Returning to the Atacama Desert

by William Bossen Photography

There is something about this southern coast of Peru’, the Atacama Desert, it calls forcefully to me.  That deeper part of my soul, my spirit, that quiet knowing remembering eternal part, is demanded to enter her vastness.  To be quiet.  To feel her breath and breathe.  Listen to her winds and learn.

The Atacama is cruel beyond imagining.  After hours which seemed of days in this desert immortal where time means nothing.  I managed to crest the highest sightable coastal peak (a mere 2000m foothill to the great Andes rising to the east).  The view was spectacular.

From there I could see the delicate curves and rolls of her body.  I desired to caress her so badly, take her in while she me, coarse as her skin is, but I settled to be a voyeur.

When I finished I descended the mountain to the coast where I fell upon a killing field of a beach.  For uncountable centuries sea life has been washing onto the shore to be dried and preserved.  Their carcasses, bones, and feathers decorating a morbid display the edges of this eternal land.  This is what the Atacama does to those that stay or call this home and I almost joining them.

I almost died and truthfully I am happy for it.  In a past life I must have ben a native here.  One of those hearty indigenous on a spirit quest to prove my manliness.  Surely I lost but must have gained some knowledge my spirit has since forgotten.  Now that I am returned my soul is reminded of the those lessons, of the hardships, how to endure, even if only for a brief time.  After my short hours roaming the vastness, lost and found, I realized that I was running out of water.  Though I had consumed two liters it was not enough.  The sun rays are intensely oppressive, the ozone thin, you sweat profusely but the wind and heat evaporate it so quickly you don’t realize how much water you are losing.  No beads form.  No sweaty back.  No sticky balls.  Even the wind carries death in the dust you breath being laced with salt to speed the rate of dehydration.

Soon I found myself pushing into exhaustion, glimpsing occasional blackness, fighting 50MPH winds into my face, seemingly in every direction I turned.  Combating the desire to lay down and join with death.  I needed to get to safety, though I feel like a pussy for saying so because I had spent only 4 hours in those elements.
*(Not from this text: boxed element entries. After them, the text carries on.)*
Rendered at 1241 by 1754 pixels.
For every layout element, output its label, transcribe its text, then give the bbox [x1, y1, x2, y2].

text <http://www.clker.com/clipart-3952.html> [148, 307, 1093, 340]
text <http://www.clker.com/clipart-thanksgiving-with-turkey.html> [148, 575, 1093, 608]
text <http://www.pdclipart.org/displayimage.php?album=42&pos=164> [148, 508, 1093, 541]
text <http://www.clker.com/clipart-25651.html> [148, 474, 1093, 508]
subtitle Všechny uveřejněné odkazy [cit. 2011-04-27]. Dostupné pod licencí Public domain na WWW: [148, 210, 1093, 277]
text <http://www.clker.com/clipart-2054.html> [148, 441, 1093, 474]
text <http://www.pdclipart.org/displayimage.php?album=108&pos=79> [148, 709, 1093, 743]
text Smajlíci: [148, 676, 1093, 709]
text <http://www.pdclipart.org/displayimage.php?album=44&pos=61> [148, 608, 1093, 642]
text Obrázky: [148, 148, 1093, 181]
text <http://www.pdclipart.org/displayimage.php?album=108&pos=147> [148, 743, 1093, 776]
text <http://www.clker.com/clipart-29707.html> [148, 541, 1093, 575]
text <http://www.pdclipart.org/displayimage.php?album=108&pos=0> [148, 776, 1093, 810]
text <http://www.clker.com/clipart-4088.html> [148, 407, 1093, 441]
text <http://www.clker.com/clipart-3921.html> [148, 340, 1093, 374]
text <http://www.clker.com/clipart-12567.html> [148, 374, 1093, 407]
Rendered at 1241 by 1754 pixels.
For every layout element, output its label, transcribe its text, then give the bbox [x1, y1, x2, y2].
The people who came before us, before our “Modern Time”, how tough they were.  I like to think of myself as strong, as resilient, but compared to those of before I am nothing. Would they be seeing black after 4 hours?  Would the elements here defeat them so easily?  I think not.  Maybe I should have just staying on that beach and joined the seals and birds in decorating the shore.  Joined that killing field in dishonor in the time worn face of those that came before me in this eternal woman.
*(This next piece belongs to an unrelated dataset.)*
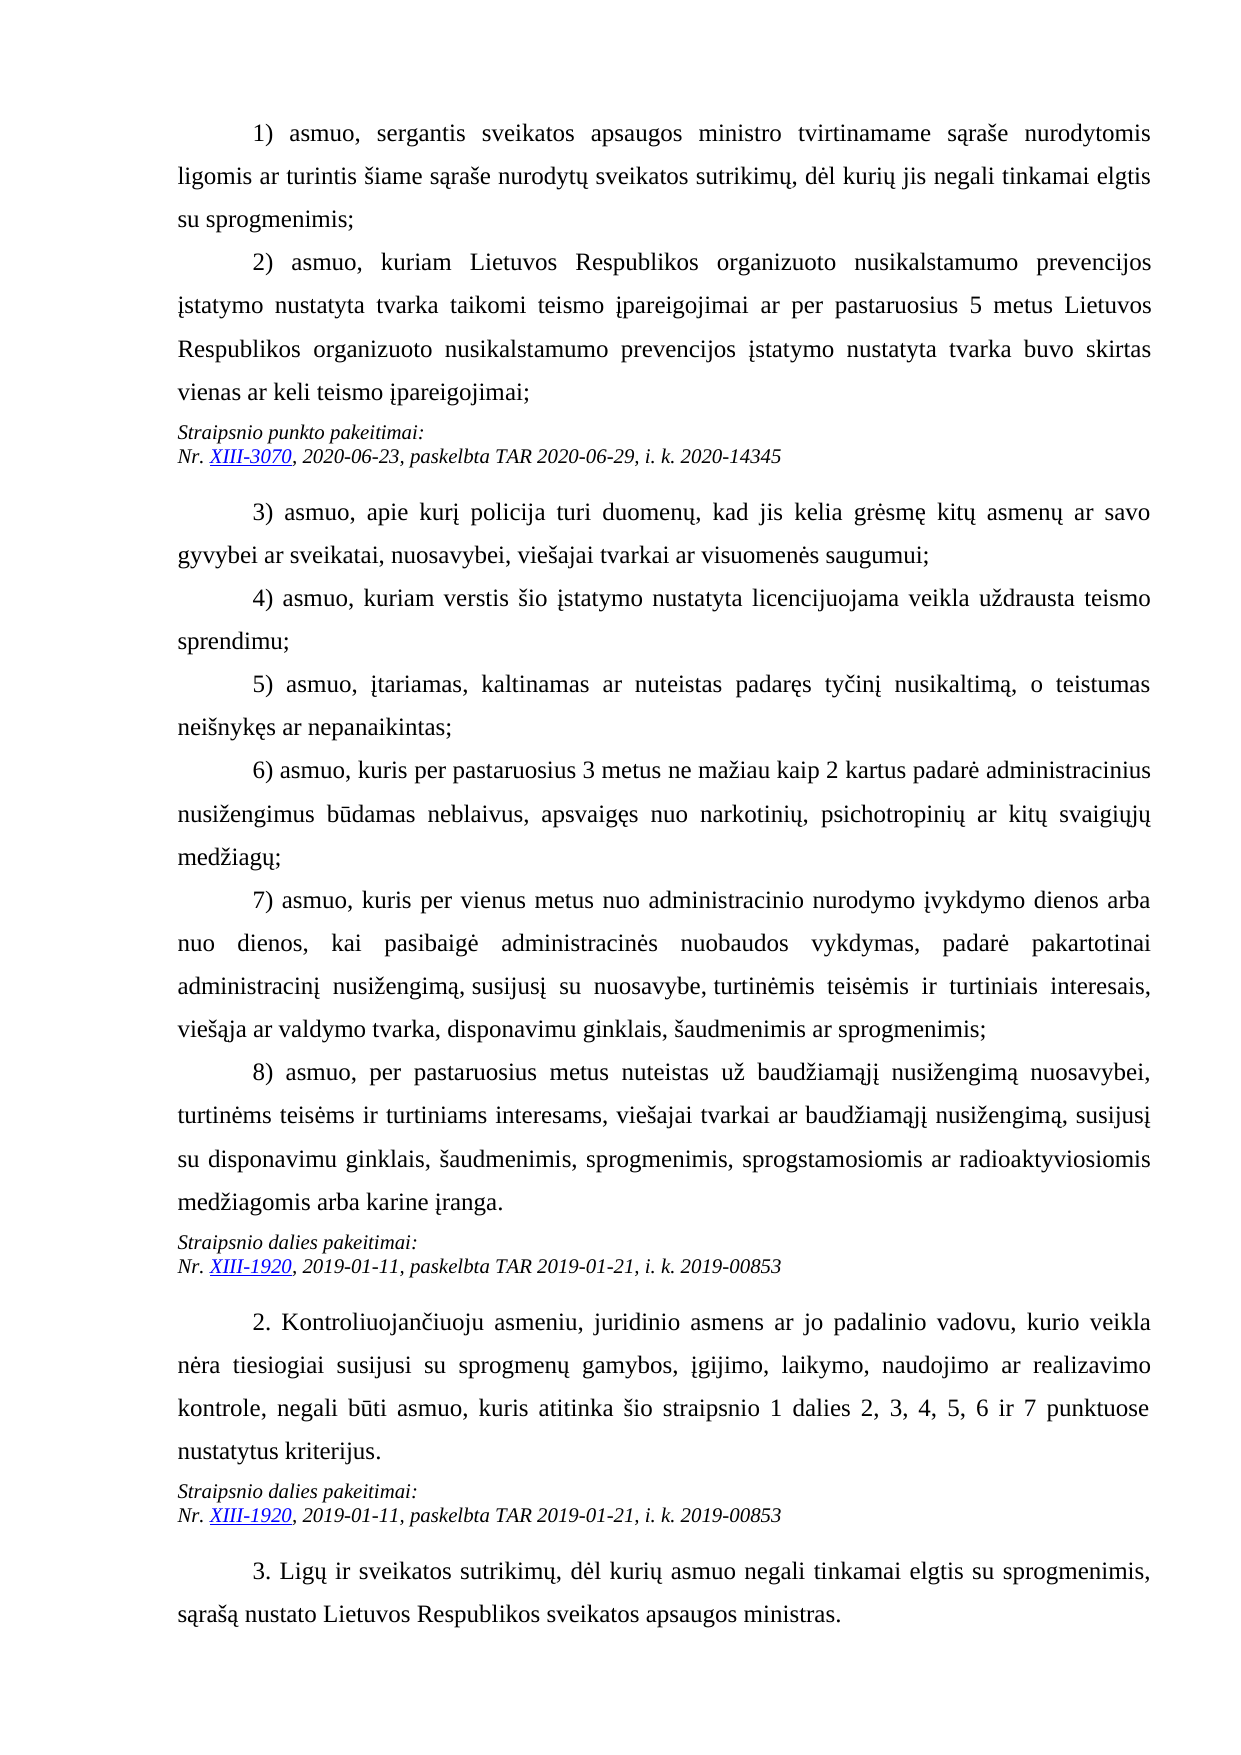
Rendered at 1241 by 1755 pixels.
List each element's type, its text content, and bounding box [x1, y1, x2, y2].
But that would be wrong.  Why did I return to relearn the lessons I once knew just to die and forget them again?  So I decided to push through.  Use that lesson and stare back at the black to see the light and fucking walk.  To live.  Dig down deep and return to the woman I love.  Where home is, peace and healing.  Make some babies and teach them what little I know.  Strangely I no longer feel drawn to that eternal woman and get lost into her beauty.  No I want my woman.  Her warm, loving, and moist embrace were the salt on my tongue is welcome. – Will

A note on the photos.  I am so very tired of perfect photos.  I want my images to have heart and feel real.  Sometimes seeming nearly perfect but frequently flawed.  Sometimes smooth and sexy, other times coarse, even verging on making no sense.  In other words human.  Nothing and no one is perfect so fuck those other photographers and wannabes who make everything too perfect and constrain their world to “technical” shit.  Forgetting aesthetics.  Blowout a highlight sometimes.  As long as it looks good.  WTF?